Figure 1.
An imaginary network with artificial experimental data values is shown (e.g. relative gene expression values) on the left. Node A was assigned a value of 5, nodes G, H, I, J, K and L were assigned 2, and all the other nodes were assigned 1. A transition probability matrix P was constructed using the input data values and the network, with transition probabilities between adjacent nodes reflecting their data values (colors in the matrix reflect transition probabilities P(i→j) according to the color key). Final visitation and flux values reflect the level of coherence between the experimental data of genes and their relative positioning within the network. Note that node colorings in the network on the right reflect relative visitation probabilities of nodes, and line colors of edges reflect the flux values according to the same color scale.
Figure 2.
NetWalk analysis of low and high-dose doxorubicin response in MCF7 cells.
A) Apoptosis levels in MCF7 cells after 24 hours of stimulation with indicated doses of doxorubicin as measured by FACS analysis of DNA content (see Methods). B) FACS analysis of viable cells as indicated by loss of Rhodamine 123 staining(see Methods). C–D) Plots of interactions with lowest(B) and highest (C) EF values in samples treated with 1 µM doxorubicin for 24 hours relative to control.
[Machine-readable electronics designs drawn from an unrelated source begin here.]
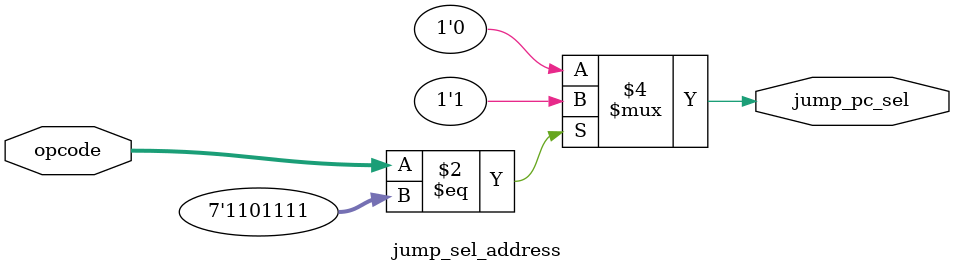
<source format=v>
`timescale 1ns / 1ps

module jump_sel_address(
    input [6:0] opcode,
    output reg jump_pc_sel
    );
    // To select the jump address 
    // JUMP selection input for jump address in PC
    always @(opcode)
    begin
    if(opcode == 7'b1101111)
    jump_pc_sel = 1;
    else
    jump_pc_sel= 0;
    
    end
endmodule

</source>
Nodes are colored according to their gene expression change relative to control according to the color key. Edge coloring reflects type of interaction, PPI: protein-protein interaction, TF-target: gene regulation, FS: functional similarity. The distribution plot of all EF values is shows at the bottom.
Figure 3.
Comparison of coherence of node values in highest scoring networks.
A) Boxplots of gene expression change values (1 µM DOX, 24 hours relative to control) of nodes in networks generated by different cutoffs of EF values, or in networks generated by Ingenuity Pathway Analysis software using different gene expression value cutoffs for the focus gene set (see Methods). B) Heatmaps showing position of genes in the networks in A in the whole data distribution. Positions of genes in the respective networks are indicated by a white line. C) A network of nodes generated by Ingenuity Pathway Analysis software with focus gene set using 1.5 as cutoff. Since original network plots in IPA lack node colorings for intermediate genes (non-focus genes), we extracted all nodes in the IPA-generated network and re-plotted them using our network, where we colored all nodes by their gene expression change.
Figure 4.
Clustering analysis of EF values in each condition.
A) Heatmap of highest and lowest EF values in each condition. Clustering was done using Ward's method in R. B–C) Networks corresponding to K3 (B) and K4 (C). Node colorings are according to 24h of 1 and 10 µM DOX treatments, respectively. Edge colorings are as in Figure 2C.
Figure 5.
p53-target cell cycle regulatory genes are specifically repressed during apoptosis.
A–B) Network plot of interactions in K3 (see Figure 4) related to cell cycle regulation. Nodes colored according to gene expression changes at 10 (A) or 1 µM (B) doxorubicin treatment. C) Western blots of p53, p21 (CDKN1A gene product) protein levels over a time course after 1 and 10µM doxorubicin treatment. Actin levels shown as control.